───── Listed records

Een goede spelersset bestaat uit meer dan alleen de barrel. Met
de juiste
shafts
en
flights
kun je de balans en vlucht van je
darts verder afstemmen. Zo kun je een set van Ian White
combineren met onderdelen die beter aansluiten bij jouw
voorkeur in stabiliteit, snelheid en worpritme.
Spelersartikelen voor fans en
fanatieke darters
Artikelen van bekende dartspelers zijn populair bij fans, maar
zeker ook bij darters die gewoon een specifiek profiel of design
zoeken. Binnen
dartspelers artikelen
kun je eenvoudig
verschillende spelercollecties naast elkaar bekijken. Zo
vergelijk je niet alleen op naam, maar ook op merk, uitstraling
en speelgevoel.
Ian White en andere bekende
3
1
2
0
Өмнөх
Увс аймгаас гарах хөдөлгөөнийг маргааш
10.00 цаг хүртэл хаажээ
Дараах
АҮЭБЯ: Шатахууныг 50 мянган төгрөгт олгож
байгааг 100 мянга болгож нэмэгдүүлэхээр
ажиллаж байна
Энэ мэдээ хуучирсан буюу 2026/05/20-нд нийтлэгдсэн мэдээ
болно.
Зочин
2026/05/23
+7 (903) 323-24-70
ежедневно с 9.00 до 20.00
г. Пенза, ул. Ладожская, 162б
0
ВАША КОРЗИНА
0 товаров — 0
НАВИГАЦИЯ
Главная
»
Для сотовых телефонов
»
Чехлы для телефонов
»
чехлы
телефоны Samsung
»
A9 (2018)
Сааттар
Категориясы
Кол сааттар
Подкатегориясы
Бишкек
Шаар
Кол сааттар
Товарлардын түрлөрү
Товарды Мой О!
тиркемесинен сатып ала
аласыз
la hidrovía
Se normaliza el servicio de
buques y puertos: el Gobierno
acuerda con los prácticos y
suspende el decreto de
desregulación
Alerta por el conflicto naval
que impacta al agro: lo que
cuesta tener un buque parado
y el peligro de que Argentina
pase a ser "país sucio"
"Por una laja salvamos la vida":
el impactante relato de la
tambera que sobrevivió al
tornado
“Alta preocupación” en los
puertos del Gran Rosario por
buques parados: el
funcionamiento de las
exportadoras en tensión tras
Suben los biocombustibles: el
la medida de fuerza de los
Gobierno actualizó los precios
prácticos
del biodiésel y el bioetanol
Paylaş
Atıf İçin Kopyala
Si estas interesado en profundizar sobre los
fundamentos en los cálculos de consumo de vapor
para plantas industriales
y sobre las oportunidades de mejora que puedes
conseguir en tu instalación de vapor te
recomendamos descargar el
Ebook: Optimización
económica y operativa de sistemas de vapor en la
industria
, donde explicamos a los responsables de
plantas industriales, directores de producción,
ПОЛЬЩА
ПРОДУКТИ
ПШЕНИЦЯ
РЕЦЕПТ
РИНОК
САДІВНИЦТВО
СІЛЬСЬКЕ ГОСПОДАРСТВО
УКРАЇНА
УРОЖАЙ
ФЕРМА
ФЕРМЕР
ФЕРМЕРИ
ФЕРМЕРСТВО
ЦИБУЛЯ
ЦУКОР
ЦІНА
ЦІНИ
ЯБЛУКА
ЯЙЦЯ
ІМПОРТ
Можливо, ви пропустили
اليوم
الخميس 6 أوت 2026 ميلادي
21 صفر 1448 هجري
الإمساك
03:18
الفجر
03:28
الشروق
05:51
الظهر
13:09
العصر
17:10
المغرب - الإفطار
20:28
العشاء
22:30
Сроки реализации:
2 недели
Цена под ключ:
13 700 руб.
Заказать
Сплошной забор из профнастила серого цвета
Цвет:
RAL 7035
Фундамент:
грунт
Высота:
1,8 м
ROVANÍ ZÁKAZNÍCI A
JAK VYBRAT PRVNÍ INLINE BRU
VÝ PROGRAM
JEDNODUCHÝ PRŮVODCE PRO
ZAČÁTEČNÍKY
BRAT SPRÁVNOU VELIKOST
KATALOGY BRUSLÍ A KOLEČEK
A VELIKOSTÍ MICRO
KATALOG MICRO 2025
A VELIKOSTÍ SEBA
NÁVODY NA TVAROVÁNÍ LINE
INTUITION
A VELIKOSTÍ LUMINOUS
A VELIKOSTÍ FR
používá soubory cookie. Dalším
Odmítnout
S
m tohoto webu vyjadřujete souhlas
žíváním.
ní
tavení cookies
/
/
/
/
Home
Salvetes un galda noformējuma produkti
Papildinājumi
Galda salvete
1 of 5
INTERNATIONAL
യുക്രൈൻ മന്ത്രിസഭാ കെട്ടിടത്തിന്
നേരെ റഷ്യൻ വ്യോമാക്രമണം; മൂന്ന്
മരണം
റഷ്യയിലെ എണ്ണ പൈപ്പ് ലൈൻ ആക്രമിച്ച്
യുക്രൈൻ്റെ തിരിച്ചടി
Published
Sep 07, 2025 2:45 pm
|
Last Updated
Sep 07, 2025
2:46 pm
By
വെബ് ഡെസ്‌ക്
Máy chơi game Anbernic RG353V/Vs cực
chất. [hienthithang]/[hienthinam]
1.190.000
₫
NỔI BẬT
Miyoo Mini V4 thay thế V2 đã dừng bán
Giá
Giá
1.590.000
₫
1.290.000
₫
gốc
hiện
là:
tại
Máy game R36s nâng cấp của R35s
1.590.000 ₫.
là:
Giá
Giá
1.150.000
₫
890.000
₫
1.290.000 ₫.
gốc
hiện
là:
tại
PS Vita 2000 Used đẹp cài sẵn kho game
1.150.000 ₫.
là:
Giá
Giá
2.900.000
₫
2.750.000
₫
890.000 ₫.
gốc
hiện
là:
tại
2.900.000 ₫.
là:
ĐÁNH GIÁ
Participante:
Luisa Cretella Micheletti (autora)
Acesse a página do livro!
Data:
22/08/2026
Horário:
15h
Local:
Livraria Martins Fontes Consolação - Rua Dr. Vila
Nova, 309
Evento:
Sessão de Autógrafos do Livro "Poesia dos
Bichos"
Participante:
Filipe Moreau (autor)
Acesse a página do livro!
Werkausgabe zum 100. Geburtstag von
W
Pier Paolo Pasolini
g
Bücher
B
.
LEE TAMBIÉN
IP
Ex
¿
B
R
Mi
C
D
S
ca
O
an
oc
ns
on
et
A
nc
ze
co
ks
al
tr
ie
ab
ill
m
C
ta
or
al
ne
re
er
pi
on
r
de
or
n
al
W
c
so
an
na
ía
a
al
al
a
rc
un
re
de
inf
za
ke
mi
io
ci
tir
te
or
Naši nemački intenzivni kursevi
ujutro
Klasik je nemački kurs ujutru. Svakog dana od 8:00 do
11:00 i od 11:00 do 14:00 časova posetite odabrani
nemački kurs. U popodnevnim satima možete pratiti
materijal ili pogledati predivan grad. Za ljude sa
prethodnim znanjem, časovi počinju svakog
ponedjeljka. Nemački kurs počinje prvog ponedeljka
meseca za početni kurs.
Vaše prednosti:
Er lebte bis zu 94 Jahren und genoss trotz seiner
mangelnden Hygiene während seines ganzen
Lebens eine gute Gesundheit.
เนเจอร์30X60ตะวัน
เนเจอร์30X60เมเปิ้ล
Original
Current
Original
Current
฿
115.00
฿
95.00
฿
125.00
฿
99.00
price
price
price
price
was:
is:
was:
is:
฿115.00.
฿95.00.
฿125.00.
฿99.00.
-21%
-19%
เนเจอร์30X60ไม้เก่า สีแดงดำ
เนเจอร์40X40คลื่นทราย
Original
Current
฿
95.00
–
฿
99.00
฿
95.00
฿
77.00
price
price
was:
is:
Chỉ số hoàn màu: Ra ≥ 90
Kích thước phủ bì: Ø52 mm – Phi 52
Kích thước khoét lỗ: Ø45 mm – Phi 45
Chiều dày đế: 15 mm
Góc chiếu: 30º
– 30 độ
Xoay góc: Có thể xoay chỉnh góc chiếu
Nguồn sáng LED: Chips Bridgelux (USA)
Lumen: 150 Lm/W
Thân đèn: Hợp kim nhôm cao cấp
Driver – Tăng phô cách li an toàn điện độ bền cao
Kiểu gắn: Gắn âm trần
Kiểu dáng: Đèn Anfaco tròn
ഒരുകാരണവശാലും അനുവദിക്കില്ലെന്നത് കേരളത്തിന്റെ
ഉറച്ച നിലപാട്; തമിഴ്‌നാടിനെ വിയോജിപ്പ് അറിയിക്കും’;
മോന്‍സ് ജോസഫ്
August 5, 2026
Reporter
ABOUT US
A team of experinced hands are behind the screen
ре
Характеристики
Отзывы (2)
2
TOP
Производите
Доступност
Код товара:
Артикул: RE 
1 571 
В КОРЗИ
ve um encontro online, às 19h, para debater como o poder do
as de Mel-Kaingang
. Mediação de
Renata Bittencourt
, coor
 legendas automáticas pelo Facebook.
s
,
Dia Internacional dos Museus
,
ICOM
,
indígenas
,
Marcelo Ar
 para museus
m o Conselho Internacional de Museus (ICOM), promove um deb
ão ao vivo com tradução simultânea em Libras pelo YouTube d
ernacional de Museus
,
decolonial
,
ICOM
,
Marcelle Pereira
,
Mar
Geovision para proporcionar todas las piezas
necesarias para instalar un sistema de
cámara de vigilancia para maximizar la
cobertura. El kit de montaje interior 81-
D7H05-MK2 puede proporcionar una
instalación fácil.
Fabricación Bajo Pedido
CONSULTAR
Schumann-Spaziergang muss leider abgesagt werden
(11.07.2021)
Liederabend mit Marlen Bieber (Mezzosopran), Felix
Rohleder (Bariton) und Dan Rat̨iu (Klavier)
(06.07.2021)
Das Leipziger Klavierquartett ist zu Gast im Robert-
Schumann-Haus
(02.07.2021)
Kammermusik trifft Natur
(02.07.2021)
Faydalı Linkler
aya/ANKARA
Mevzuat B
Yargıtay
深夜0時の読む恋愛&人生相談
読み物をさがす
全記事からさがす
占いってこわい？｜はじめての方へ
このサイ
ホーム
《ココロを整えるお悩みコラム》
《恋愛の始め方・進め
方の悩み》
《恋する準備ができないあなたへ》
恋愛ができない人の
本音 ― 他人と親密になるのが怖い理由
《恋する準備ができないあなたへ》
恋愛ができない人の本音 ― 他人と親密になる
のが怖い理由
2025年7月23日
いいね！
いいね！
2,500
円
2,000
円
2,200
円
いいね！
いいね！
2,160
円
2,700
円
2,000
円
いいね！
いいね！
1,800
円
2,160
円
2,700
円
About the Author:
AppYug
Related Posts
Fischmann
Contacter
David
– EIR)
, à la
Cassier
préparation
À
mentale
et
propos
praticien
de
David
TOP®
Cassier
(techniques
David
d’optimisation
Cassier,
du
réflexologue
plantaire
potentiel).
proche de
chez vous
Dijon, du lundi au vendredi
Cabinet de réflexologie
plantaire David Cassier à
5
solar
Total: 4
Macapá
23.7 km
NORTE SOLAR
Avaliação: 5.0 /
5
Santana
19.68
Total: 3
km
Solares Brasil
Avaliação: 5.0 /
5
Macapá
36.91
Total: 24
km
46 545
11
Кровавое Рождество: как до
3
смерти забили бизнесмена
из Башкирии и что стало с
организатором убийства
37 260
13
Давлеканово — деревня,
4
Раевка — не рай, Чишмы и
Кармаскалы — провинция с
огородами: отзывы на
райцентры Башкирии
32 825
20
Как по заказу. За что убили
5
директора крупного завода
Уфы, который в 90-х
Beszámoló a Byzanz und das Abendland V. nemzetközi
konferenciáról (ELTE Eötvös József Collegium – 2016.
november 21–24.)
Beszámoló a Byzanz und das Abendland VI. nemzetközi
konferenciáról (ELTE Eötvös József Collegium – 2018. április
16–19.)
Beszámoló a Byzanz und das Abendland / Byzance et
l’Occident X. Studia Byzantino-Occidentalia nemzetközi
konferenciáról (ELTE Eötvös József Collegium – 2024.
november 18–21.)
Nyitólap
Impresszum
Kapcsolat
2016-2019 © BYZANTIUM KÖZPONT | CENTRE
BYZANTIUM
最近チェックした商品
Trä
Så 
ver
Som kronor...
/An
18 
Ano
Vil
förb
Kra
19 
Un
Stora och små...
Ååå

──────────

### Task item
Set down, without any alteration, the lines of the entries from their beginning through the line containing "la hidrovía", with both ends included.

### Task solution
Een goede spelersset bestaat uit meer dan alleen de barrel. Met
de juiste
shafts
en
flights
kun je de balans en vlucht van je
darts verder afstemmen. Zo kun je een set van Ian White
combineren met onderdelen die beter aansluiten bij jouw
voorkeur in stabiliteit, snelheid en worpritme.
Spelersartikelen voor fans en
fanatieke darters
Artikelen van bekende dartspelers zijn populair bij fans, maar
zeker ook bij darters die gewoon een specifiek profiel of design
zoeken. Binnen
dartspelers artikelen
kun je eenvoudig
verschillende spelercollecties naast elkaar bekijken. Zo
vergelijk je niet alleen op naam, maar ook op merk, uitstraling
en speelgevoel.
Ian White en andere bekende
3
1
2
0
Өмнөх
Увс аймгаас гарах хөдөлгөөнийг маргааш
10.00 цаг хүртэл хаажээ
Дараах
АҮЭБЯ: Шатахууныг 50 мянган төгрөгт олгож
байгааг 100 мянга болгож нэмэгдүүлэхээр
ажиллаж байна
Энэ мэдээ хуучирсан буюу 2026/05/20-нд нийтлэгдсэн мэдээ
болно.
Зочин
2026/05/23
+7 (903) 323-24-70
ежедневно с 9.00 до 20.00
г. Пенза, ул. Ладожская, 162б
0
ВАША КОРЗИНА
0 товаров — 0
НАВИГАЦИЯ
Главная
»
Для сотовых телефонов
»
Чехлы для телефонов
»
чехлы
телефоны Samsung
»
A9 (2018)
Сааттар
Категориясы
Кол сааттар
Подкатегориясы
Бишкек
Шаар
Кол сааттар
Товарлардын түрлөрү
Товарды Мой О!
тиркемесинен сатып ала
аласыз
la hidrovía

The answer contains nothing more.